Use the classroom and everything in it as a learning resource. On strips of paper write: door, window, teacher’s desk, board rubber, etc. Hand out of the strips of paper to different students and ask them to fix the paper on the objects (with glue or anything appropriate or available). You can leave the labels around the classroom, so that students’ eyes will rest on them as they glance around the room and they will have plenty of opportunities to revise these words and be reminded of their meaning.

Create your own poster

Ready-made posters are expensive and not always easy to find. Students can create useful and decorative English posters for their own classroom. All you need are some large sheets of paper – the back of wallpaper or wrapping paper can be used. Any kinds of paints and colours can also be used.

Younger classes can create alphabet posters. Give a letter of the alphabet to all the children (you can just tell them what letter they have). It’s not a problem if there are more than 26 children, as you can just double up on letters. Each child must think of words that begin with the letter they have and on a piece of paper write their letter big and draw the things beginning with that letter. Collect them all together and fix onto a big piece of paper (in alphabetical order) and put up on a wall. If they have access to any magazines or newspapers they could collect pictures of things beginning with their letter and stick these on the poster too.They can also make word family posters. As children learn new words, they draw a picture of the object next to the word and add to a poster of similar words. So, all verbs can be collected together, all adjectives or all words about school, home and the countryside, for example.These posters will help children remember the words and be a source of pride as they created them themselves.
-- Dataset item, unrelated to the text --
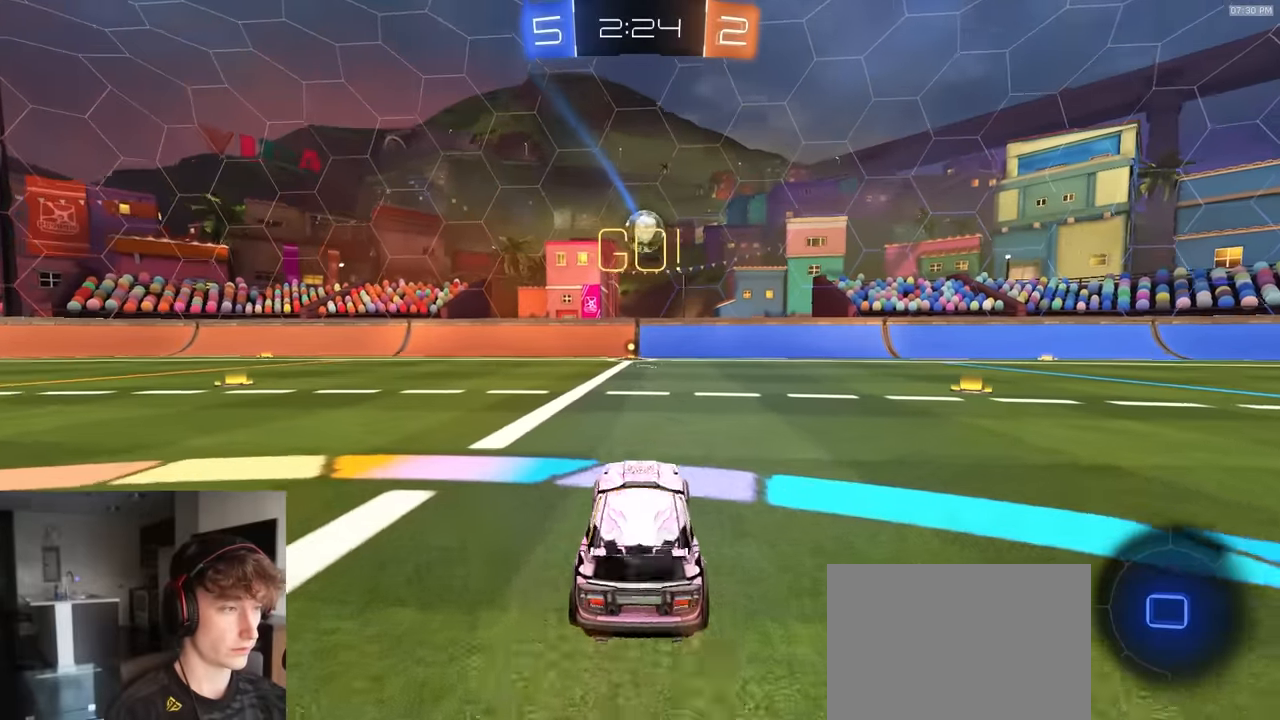
{"buttons": ["R2"], "left_stick": "center", "right_stick": "center", "events": []}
Older students can create grammar posters. Some of my Venezuelan teenagers particularly enjoyed creating these. As students are presented with new items of grammar, working in groups, they create posters to explain the grammar in away that is meaningful to them – it could be with sample sentences, a ‘rule’, mother tongue explanation or equivalent. They can decorate these posters and use them to help remember the grammar and how to use it.

No photocopier?

In fact, teachers who have unlimited access to this handy machine often churn out worksheets unnecessarily. Rather than handing out four or five comprehension questions in a handout to students, try dictating each question, but jumble up the words. For example:

away Peter you do why think ran? (Why do you think Peter ran away?).
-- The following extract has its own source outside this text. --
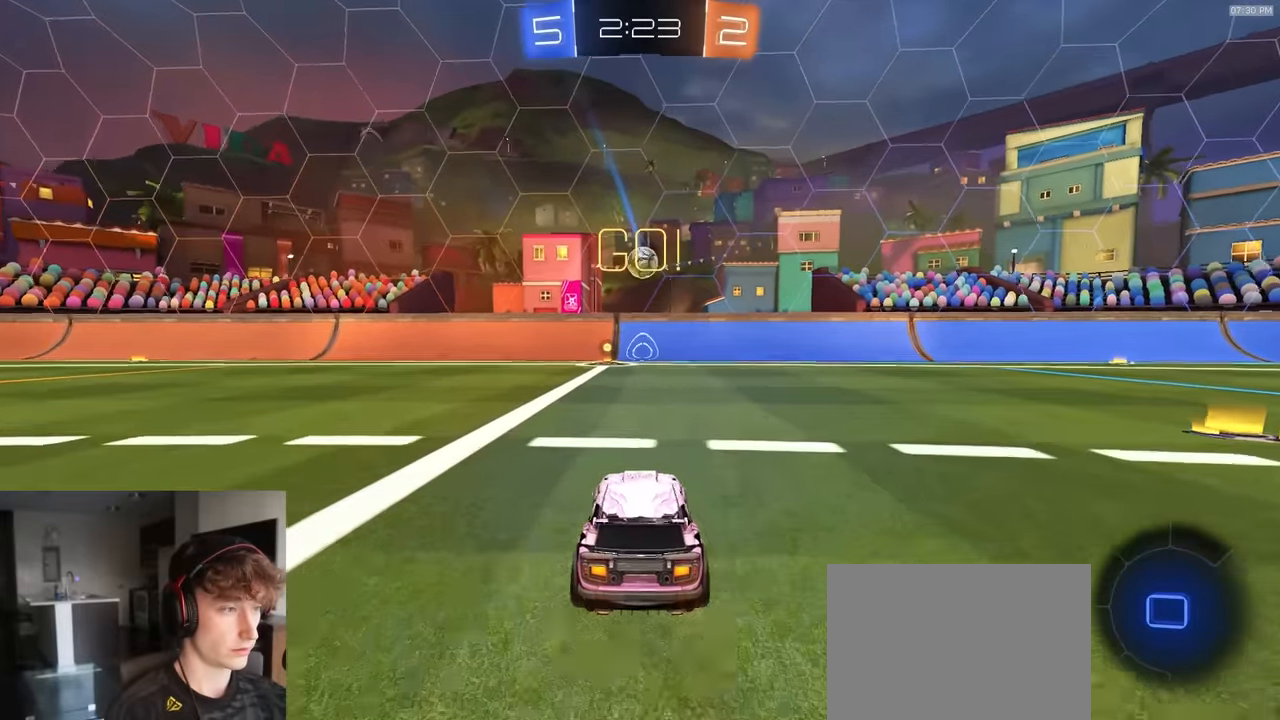
{"buttons": ["R2"], "left_stick": "center", "right_stick": "center", "events": [[250, "CROSS", "down"], [267, "CROSS", "up"], [267, "left_stick", "up"], [367, "left_stick", "center"], [434, "R2", "up"], [500, "R2", "down"]]}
This adds a number of extra layers to the activity and challenges children. First, they have to listen carefully and transcribe the words they hear. Then, with a partner, they have to put the questions into the correct order – great for English question order practice  – and then think about the answer to the question.

Activity bank

Finally, why not set up an idea sharing system in your teacher’s room? You could negotiate to use part of a notice board and agree that whenever anyone comes across a practical teaching idea, you pin the idea up. Alternatively, you could collect ideas and worksheets and save them online in a place you all have access to.